Exercise details ▸ What you return should be the lines from the one with "thumb ip: (358, 227)" through the one with "pinky mcp: (142, 159)" in the data below, reproduced exactly with both ends, and no pictures at all.

+ + + + +

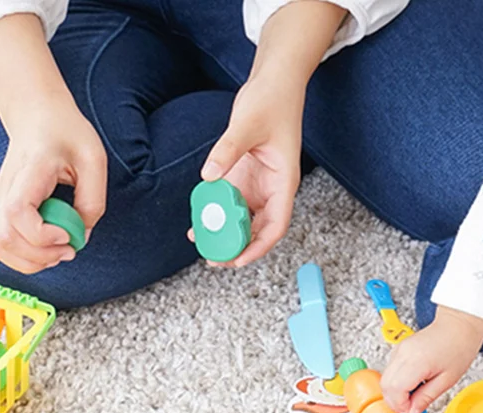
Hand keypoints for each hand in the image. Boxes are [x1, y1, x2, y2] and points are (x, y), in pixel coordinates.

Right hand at [0, 100, 106, 273]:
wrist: (37, 115)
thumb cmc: (66, 133)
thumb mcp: (93, 160)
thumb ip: (92, 201)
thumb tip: (80, 237)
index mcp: (30, 171)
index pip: (17, 212)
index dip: (41, 235)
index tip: (66, 235)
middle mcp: (6, 188)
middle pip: (2, 238)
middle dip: (39, 257)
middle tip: (67, 249)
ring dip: (30, 261)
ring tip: (56, 251)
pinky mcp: (0, 211)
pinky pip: (1, 245)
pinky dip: (23, 257)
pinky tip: (45, 248)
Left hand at [191, 74, 303, 267]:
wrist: (273, 81)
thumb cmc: (271, 100)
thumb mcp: (248, 123)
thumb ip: (227, 150)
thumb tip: (208, 176)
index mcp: (283, 183)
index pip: (276, 225)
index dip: (259, 247)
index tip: (239, 260)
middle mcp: (272, 189)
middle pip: (259, 230)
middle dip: (238, 248)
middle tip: (213, 259)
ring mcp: (258, 185)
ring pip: (243, 220)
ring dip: (225, 234)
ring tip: (202, 244)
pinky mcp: (244, 177)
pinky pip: (230, 203)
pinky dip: (216, 214)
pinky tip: (199, 221)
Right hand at [380, 307, 482, 412]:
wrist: (459, 325)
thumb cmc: (459, 347)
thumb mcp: (447, 380)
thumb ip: (426, 398)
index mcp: (417, 361)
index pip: (395, 390)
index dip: (401, 406)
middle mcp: (403, 354)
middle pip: (385, 386)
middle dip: (395, 402)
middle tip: (411, 408)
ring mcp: (399, 350)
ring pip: (385, 379)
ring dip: (395, 393)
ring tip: (414, 396)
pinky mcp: (399, 349)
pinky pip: (390, 371)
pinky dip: (397, 383)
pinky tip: (412, 385)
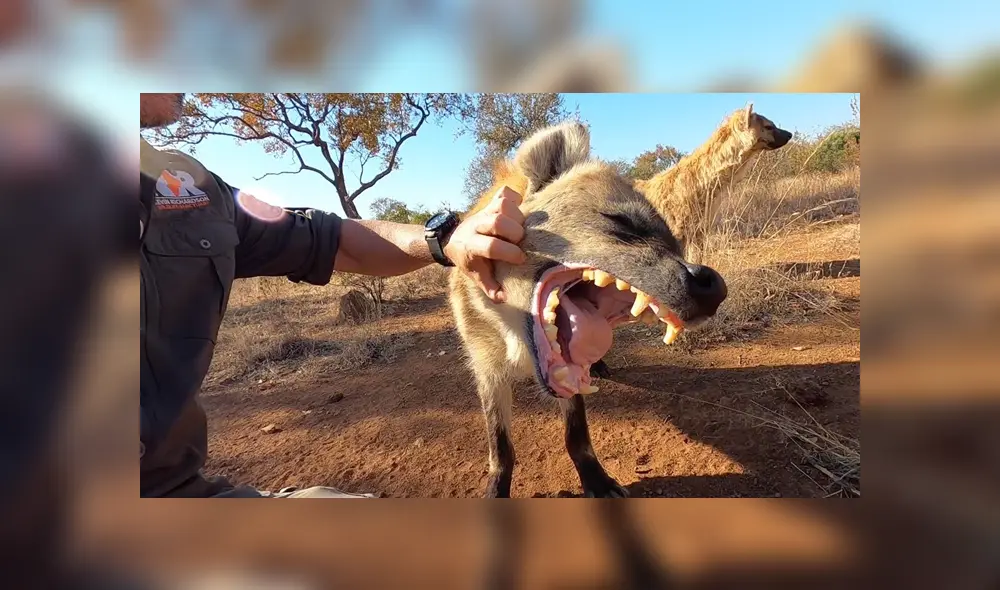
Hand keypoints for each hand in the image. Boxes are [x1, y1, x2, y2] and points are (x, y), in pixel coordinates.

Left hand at [443, 186, 526, 302]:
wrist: (453, 240)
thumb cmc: (469, 260)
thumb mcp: (476, 276)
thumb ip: (490, 287)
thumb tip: (505, 298)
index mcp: (470, 245)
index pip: (490, 246)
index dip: (509, 253)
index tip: (520, 259)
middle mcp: (475, 225)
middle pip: (497, 221)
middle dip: (514, 232)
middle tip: (521, 241)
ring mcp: (483, 212)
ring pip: (501, 204)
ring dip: (517, 215)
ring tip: (521, 228)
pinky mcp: (490, 203)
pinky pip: (505, 193)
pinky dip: (517, 199)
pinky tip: (520, 211)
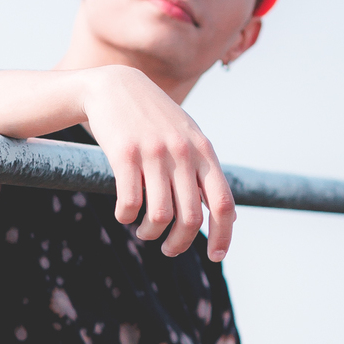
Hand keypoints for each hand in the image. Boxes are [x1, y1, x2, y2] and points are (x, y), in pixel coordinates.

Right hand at [81, 66, 235, 260]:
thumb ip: (206, 174)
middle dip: (179, 243)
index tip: (215, 257)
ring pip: (160, 215)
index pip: (223, 204)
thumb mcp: (188, 138)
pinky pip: (131, 203)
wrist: (114, 86)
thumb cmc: (154, 118)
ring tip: (144, 231)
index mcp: (203, 152)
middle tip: (168, 249)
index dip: (223, 236)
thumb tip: (229, 218)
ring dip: (150, 232)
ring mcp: (154, 153)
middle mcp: (183, 153)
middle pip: (191, 218)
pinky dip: (127, 217)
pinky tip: (124, 215)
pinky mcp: (125, 154)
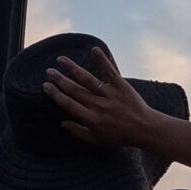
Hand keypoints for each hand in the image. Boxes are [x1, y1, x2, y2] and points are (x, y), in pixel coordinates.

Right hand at [44, 48, 166, 153]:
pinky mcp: (121, 86)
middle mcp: (98, 105)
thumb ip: (79, 131)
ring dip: (72, 68)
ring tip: (60, 59)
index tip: (46, 86)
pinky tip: (94, 49)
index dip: (56, 94)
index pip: (68, 104)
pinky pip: (110, 71)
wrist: (144, 129)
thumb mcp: (98, 140)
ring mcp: (109, 94)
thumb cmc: (120, 136)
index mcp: (91, 119)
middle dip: (59, 80)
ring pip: (87, 79)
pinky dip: (102, 60)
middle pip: (74, 89)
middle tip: (49, 71)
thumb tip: (62, 123)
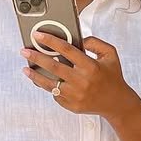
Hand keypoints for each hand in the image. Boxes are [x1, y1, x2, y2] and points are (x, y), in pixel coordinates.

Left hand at [20, 33, 140, 120]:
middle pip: (53, 66)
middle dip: (36, 57)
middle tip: (24, 51)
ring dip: (35, 75)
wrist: (116, 103)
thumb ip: (95, 43)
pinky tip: (43, 80)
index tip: (38, 35)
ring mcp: (75, 95)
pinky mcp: (71, 105)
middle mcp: (81, 81)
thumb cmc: (112, 76)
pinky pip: (55, 94)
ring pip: (49, 84)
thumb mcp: (110, 54)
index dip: (50, 41)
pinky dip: (49, 87)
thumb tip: (78, 39)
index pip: (66, 49)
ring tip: (26, 68)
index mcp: (90, 66)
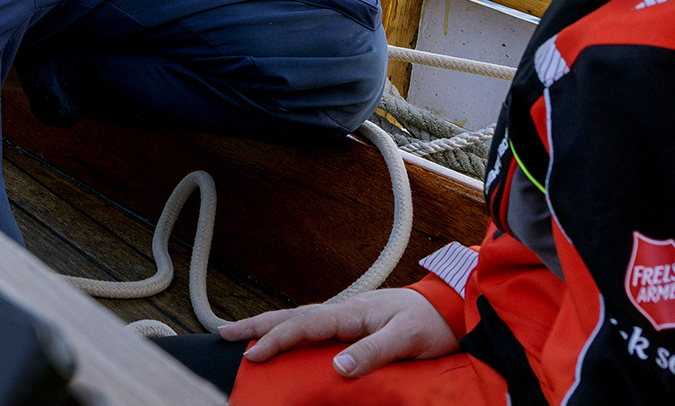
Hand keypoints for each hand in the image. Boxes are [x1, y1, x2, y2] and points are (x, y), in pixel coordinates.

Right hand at [221, 288, 458, 377]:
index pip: (303, 327)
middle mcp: (343, 310)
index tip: (251, 355)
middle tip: (223, 333)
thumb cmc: (429, 324)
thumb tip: (337, 367)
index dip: (275, 341)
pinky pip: (312, 323)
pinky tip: (286, 333)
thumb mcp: (405, 340)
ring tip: (243, 332)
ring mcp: (347, 313)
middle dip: (256, 325)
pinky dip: (290, 327)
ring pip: (299, 317)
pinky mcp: (354, 320)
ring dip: (269, 324)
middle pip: (291, 316)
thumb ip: (371, 353)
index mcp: (350, 314)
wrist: (450, 307)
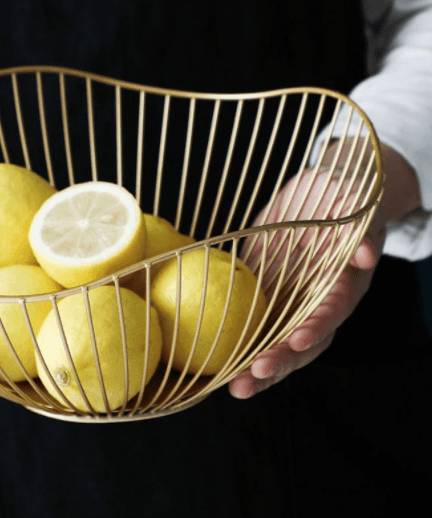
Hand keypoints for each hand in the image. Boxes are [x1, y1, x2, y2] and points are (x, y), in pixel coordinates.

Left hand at [228, 139, 418, 399]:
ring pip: (281, 344)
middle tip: (255, 375)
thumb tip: (366, 254)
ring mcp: (295, 305)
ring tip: (235, 388)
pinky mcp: (272, 300)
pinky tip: (217, 366)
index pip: (332, 310)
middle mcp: (321, 302)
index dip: (317, 326)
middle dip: (283, 360)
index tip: (297, 340)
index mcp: (343, 282)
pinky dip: (241, 348)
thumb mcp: (351, 201)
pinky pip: (258, 329)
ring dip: (260, 368)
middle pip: (307, 341)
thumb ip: (358, 227)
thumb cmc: (338, 197)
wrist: (320, 196)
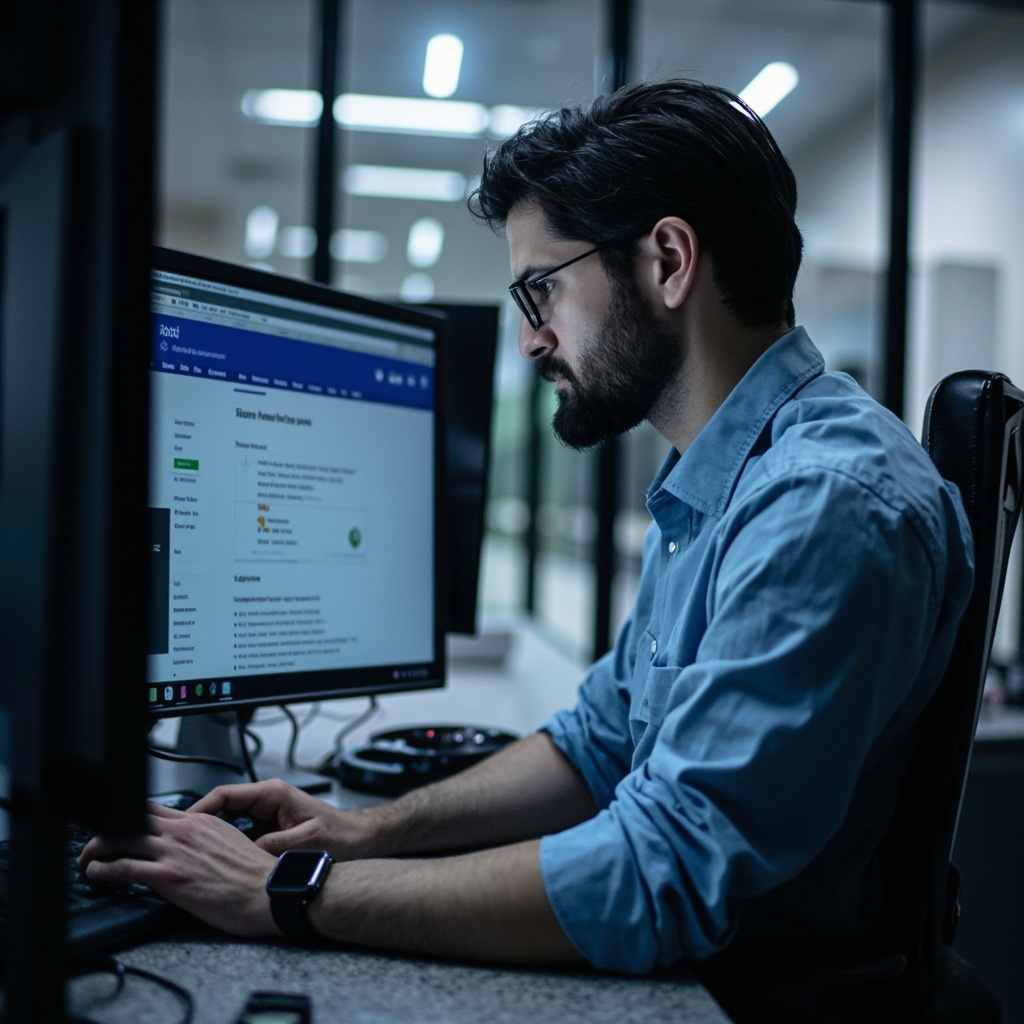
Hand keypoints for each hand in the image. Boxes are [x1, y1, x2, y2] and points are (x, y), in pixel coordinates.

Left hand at [77, 803, 278, 935]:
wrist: (267, 891)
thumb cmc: (254, 875)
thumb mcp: (230, 842)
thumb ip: (204, 838)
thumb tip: (189, 847)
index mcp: (201, 820)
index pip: (155, 809)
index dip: (131, 816)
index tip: (120, 827)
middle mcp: (185, 830)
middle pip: (133, 816)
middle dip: (108, 828)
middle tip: (97, 843)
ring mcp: (176, 851)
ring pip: (121, 837)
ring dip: (96, 848)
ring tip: (87, 860)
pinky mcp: (169, 876)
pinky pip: (124, 867)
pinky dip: (103, 869)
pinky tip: (96, 874)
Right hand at [187, 778, 370, 858]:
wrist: (362, 839)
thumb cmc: (341, 835)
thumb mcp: (306, 840)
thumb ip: (273, 846)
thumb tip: (243, 857)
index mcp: (272, 794)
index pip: (225, 795)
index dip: (200, 810)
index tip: (183, 826)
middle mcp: (267, 801)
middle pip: (222, 810)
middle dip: (203, 828)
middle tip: (183, 848)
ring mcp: (267, 817)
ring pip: (230, 827)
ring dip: (217, 842)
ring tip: (199, 860)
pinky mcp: (271, 832)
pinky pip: (243, 839)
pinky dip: (232, 851)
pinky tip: (223, 867)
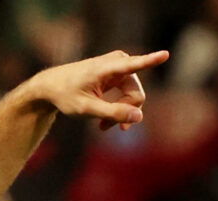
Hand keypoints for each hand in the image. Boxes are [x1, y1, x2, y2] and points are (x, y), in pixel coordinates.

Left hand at [24, 50, 168, 130]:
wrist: (51, 87)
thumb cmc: (66, 95)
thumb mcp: (86, 109)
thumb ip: (113, 113)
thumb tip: (139, 117)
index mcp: (106, 68)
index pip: (133, 65)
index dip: (150, 61)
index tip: (166, 54)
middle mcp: (116, 63)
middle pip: (135, 93)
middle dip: (125, 112)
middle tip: (106, 128)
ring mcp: (118, 67)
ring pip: (133, 95)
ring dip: (121, 113)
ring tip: (104, 127)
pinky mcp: (117, 74)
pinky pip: (127, 94)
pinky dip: (118, 108)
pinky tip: (105, 123)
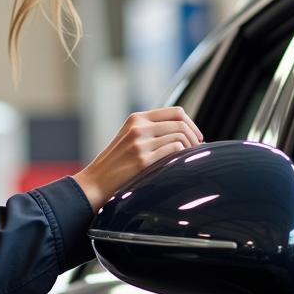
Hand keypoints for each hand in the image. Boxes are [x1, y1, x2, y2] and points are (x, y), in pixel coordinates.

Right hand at [73, 107, 203, 210]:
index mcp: (136, 118)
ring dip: (191, 147)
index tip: (196, 137)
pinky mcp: (142, 159)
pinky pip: (174, 149)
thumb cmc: (116, 164)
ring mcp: (140, 142)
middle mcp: (138, 127)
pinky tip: (180, 163)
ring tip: (190, 158)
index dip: (191, 123)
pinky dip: (182, 155)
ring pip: (179, 135)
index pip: (175, 111)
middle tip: (197, 149)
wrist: (96, 182)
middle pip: (180, 123)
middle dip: (194, 136)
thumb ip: (151, 131)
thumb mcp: (130, 138)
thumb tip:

+ + + + +

Exercise solution ▸
thumb ip: (358, 227)
thumb cmc: (338, 197)
wrist: (320, 196)
Hand keypoints for each hand in the image. Boxes are [x1, y1, x2, y2] and points are (x, y), in pixel coordinates.

Left hand at [77, 803, 278, 935]:
wrist: (267, 891)
thumb cmc: (254, 875)
thumb mcp: (230, 842)
thumb ip: (204, 838)
thumb tip: (189, 847)
index mcp: (201, 820)
index pip: (155, 809)
index dip: (131, 816)
index tip: (120, 827)
middle mcp: (185, 830)
middle pip: (133, 816)
middle dip: (108, 828)
middle tip: (97, 843)
ring mcp: (176, 851)
ring pip: (121, 837)
ring dip: (96, 848)
ring tip: (87, 860)
pinky mcp: (169, 876)
pinky pip: (124, 867)
pinky dip: (103, 869)
pinky tip: (96, 874)
Right hand at [187, 778, 370, 858]:
wrist: (362, 839)
thumb cmc: (341, 835)
thumb mcp: (306, 840)
thumb ip: (273, 846)
thumb tip: (243, 857)
index mcp: (272, 794)
index pip: (225, 795)
index dip: (200, 810)
index tip: (183, 826)
middle mcp: (267, 801)
middle pip: (222, 810)
middle dip: (203, 828)
middle tip: (183, 848)
ring mcp: (267, 817)
ring pip: (230, 827)
ring dip: (217, 842)
ring tip: (199, 860)
pinky mcp: (271, 832)
pinky pip: (243, 839)
pinky dip: (232, 851)
pinky tip: (223, 867)
Hand keypoints for each hand in the image. Boxes are [x1, y1, x2, y2] and points are (x, y), in pixel coordinates.

Left hand at [24, 50, 168, 130]:
wrist: (51, 87)
thumb cmc: (66, 95)
thumb mcp: (86, 109)
thumb ip: (113, 113)
thumb tip: (139, 117)
index mcp: (106, 68)
index pip: (133, 65)
index dip: (150, 61)
index tip: (166, 54)
middle mcp: (116, 63)
middle pip: (135, 93)
middle dip: (125, 112)
middle tip: (106, 128)
ring mcp: (118, 67)
ring pip: (133, 95)
ring dip: (121, 113)
ring tip: (104, 127)
pinky mcp: (117, 74)
pinky pip: (127, 94)
pinky dip: (118, 108)
pinky tip: (105, 123)
Hand keypoints for each hand in the image. Boxes are [x1, y1, x2, y2] and points are (x, y), in pixel coordinates.

Right hand at [73, 107, 203, 210]:
index mcp: (136, 118)
ring dip: (191, 147)
index tip: (196, 137)
pinky mcp: (142, 159)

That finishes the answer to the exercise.